To-do item: How many lines in the entries below contain the word "şampiyonu"? Answer with the number and nothing else.

▶

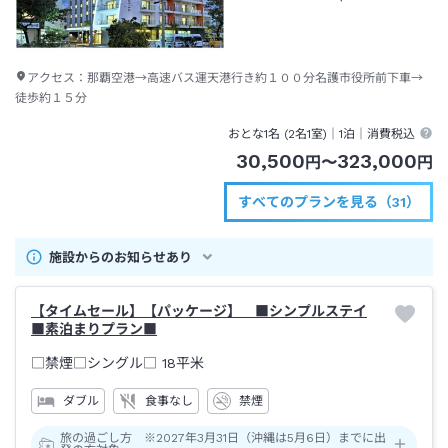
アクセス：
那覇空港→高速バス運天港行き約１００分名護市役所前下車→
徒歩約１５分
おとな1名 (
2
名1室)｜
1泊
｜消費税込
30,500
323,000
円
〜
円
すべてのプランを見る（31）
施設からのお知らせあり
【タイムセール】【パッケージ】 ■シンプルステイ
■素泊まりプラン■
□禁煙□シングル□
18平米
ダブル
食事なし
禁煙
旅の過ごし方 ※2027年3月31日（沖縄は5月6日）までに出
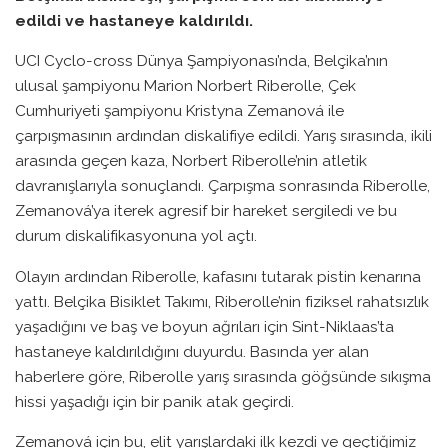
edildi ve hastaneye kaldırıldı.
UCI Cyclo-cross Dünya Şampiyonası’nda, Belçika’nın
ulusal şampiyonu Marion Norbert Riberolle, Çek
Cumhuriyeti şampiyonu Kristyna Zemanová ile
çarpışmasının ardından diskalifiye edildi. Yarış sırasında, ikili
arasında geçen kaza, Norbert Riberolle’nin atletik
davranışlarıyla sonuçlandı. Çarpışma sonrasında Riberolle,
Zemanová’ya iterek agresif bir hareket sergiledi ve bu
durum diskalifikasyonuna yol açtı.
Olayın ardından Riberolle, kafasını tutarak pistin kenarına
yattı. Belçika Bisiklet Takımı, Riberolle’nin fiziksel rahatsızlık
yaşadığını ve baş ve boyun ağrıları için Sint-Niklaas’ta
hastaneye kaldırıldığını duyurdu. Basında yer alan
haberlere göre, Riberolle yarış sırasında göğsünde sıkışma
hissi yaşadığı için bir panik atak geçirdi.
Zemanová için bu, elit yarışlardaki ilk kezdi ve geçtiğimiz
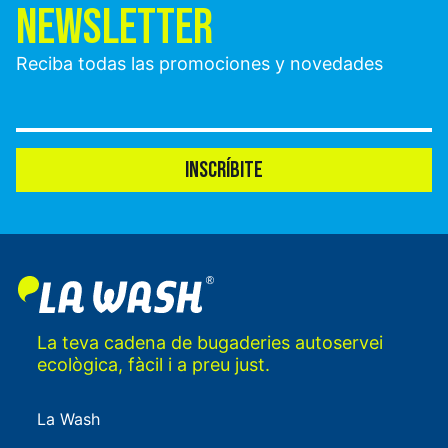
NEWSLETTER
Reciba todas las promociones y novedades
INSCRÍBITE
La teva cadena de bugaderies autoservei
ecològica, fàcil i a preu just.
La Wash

◀
▶

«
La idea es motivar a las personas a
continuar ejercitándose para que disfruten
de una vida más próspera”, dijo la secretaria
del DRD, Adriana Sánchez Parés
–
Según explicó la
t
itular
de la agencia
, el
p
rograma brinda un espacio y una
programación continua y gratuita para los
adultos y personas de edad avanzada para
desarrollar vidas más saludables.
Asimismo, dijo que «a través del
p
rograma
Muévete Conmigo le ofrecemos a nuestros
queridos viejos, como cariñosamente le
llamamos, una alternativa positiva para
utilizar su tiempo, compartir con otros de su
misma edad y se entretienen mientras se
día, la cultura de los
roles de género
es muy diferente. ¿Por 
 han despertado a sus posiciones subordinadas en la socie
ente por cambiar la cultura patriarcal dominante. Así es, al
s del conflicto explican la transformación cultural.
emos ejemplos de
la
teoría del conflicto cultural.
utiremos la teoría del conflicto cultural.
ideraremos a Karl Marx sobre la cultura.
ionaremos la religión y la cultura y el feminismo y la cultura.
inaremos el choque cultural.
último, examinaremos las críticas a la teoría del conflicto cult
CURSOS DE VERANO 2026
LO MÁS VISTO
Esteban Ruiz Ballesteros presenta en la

◀

Answer section: 2